Gaumont est catégorique!

Ph. V.H.

Interrogé par Sport et Vie sur le Prozac, le coureur banni confirme son usage

PAU L'auteur de l'enquête dans le magazine français a complété son information en réalisant l'interview de Philippe Gaumont, l'ancien coureur professionnel banni du peloton pour usage de substances interdites. Il l'a évidemment interrogé plus particulièrement sur l'usage du Prozac dans le peloton. Voici quelques morceaux choisis parmi les réponses du coureur nordiste.

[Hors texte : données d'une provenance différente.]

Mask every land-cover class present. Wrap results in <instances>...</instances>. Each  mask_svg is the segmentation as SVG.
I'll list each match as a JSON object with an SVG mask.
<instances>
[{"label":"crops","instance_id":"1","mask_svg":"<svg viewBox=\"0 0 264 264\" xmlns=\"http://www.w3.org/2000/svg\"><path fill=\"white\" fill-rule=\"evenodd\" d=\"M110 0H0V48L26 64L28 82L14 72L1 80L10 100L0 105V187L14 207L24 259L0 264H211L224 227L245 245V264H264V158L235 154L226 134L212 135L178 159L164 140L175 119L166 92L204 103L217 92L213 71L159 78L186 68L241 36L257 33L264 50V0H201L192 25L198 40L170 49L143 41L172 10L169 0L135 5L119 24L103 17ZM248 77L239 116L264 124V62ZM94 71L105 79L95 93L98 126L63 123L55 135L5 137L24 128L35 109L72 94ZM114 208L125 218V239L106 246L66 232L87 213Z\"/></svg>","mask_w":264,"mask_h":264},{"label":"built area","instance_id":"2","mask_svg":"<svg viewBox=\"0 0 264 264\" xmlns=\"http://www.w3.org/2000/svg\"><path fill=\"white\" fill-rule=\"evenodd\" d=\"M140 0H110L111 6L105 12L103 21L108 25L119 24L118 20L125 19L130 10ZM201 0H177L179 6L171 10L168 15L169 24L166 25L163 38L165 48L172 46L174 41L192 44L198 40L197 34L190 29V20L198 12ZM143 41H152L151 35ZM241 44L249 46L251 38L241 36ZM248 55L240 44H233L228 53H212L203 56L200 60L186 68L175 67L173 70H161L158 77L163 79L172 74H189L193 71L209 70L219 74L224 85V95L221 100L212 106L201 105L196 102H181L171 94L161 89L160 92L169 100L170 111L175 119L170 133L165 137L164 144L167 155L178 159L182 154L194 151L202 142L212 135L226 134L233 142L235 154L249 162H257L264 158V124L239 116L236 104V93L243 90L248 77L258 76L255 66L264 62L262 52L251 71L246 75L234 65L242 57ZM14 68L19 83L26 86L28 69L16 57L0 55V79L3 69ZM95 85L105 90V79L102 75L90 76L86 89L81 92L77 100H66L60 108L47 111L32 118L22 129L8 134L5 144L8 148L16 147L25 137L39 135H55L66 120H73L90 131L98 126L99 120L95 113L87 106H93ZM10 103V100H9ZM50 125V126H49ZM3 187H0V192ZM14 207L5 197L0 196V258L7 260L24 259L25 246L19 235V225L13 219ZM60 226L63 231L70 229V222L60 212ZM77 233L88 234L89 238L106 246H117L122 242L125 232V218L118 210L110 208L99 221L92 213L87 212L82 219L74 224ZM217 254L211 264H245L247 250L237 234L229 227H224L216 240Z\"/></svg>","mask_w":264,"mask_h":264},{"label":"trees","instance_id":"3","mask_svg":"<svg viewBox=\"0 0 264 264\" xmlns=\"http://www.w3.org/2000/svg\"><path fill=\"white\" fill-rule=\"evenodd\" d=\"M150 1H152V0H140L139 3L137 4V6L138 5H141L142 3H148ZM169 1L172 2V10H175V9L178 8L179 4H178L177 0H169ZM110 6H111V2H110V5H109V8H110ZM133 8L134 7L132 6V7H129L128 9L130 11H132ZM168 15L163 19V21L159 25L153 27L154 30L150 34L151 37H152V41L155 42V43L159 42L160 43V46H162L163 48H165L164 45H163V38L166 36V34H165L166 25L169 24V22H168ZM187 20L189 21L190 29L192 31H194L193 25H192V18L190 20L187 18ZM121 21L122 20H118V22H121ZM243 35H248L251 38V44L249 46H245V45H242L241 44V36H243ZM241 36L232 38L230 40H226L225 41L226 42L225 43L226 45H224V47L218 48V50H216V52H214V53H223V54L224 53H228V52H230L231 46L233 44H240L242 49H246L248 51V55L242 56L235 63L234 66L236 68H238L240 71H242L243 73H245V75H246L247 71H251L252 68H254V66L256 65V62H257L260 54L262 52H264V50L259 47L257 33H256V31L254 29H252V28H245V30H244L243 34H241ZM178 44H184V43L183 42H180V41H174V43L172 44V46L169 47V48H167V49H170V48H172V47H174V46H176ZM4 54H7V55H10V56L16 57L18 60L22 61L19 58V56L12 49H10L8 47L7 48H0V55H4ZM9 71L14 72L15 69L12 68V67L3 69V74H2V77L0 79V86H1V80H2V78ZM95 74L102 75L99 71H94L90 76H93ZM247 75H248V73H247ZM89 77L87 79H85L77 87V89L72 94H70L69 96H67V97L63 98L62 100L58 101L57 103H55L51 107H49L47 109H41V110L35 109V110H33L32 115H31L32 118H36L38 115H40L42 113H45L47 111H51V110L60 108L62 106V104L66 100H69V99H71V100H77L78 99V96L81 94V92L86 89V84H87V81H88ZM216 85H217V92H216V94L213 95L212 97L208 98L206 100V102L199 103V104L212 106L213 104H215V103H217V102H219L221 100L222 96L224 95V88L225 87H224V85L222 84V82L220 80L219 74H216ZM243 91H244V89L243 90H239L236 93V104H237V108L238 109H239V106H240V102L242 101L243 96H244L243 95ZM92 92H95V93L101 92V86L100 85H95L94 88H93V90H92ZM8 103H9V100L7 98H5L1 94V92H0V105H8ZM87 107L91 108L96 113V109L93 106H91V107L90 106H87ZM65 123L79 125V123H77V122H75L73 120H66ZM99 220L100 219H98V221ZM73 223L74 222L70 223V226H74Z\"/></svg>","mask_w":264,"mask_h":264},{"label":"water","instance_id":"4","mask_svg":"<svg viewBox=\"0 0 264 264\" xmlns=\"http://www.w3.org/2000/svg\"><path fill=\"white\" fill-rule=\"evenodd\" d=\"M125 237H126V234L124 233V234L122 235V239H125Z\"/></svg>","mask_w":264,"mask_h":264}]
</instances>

«Le Prozac a commencé à circuler dans le peloton à partir de la saison 2000-2001. A ma connaissance, c'était le premier antidépresseur à être aussi largement distribué. Il était prescrit aux coureurs par les médecins des équipes parce que le bruit courait que les Telekom en prenaient (...) Voilà comment c'est venu. Un simple effet de mode. Quelques années auparavant, on avait assisté au même phénomène avec l'Actovegin...»«J'en prenais encore (du Prozac) en 2003 lorsque j'ai arrêté ma carrière: deux cachets le matin de la course ou avant le départ. Cela me rendait un peu euphorique. Plus énervé aussi! En revanche, j'avais arrêté le traitement long. En le prenant plusieurs semaines d'affilée, le Prozac me faisait perdre la notion des choses. Rien n'avait plus d'importance. Pas même les dépenses d'argent. J'achetais et je ne regardais plus les prix. Le Prozac a plus contribué à me faire entrer dans la déprime qu'à en sortir.»«Le Prozac n'est pas censé vous faire pédaler plus vite mais plutôt vous faire sentir mieux dans la tête. Mais il suffit qu'on se persuade que le Prozac aide à gagner ne serait-ce que 0,00001% de performance, et on n'hésite pas!»«Sans doute cherche-t-on (via le Prozac) à maîtriser ses peurs et ses frustrations. Elles sont nombreuses dans le vélo. On déprime quand on se fait battre au sprint, quand on chute, quand on crève au mauvais moment ou simplement parce qu'il pleut et qu'on doit faire 250 bornes.»«Les médecins d'équipe ont conscience des épreuves que nous vivons et ils cherchent à prévenir l'apparition de problèmes. Ils imaginent sans doute que le Prozac nous aidera à mieux canaliser notre énergie, à minimaliser nos défaites. On passe 160 nuits par an à l'hôtel, à s'ennuyer comme des rats morts. On est nerveux avant une course, on marche dans les couloirs, on monte et descend les escaliers, on va voir les mécanos; tout cela nous fait consommer une énergie folle dont on aurait besoin en course. Alors, ils nous prescrivent des produits tels que le Prozac, en se disant qu'on restera bien tranquilles dans notre chambre.»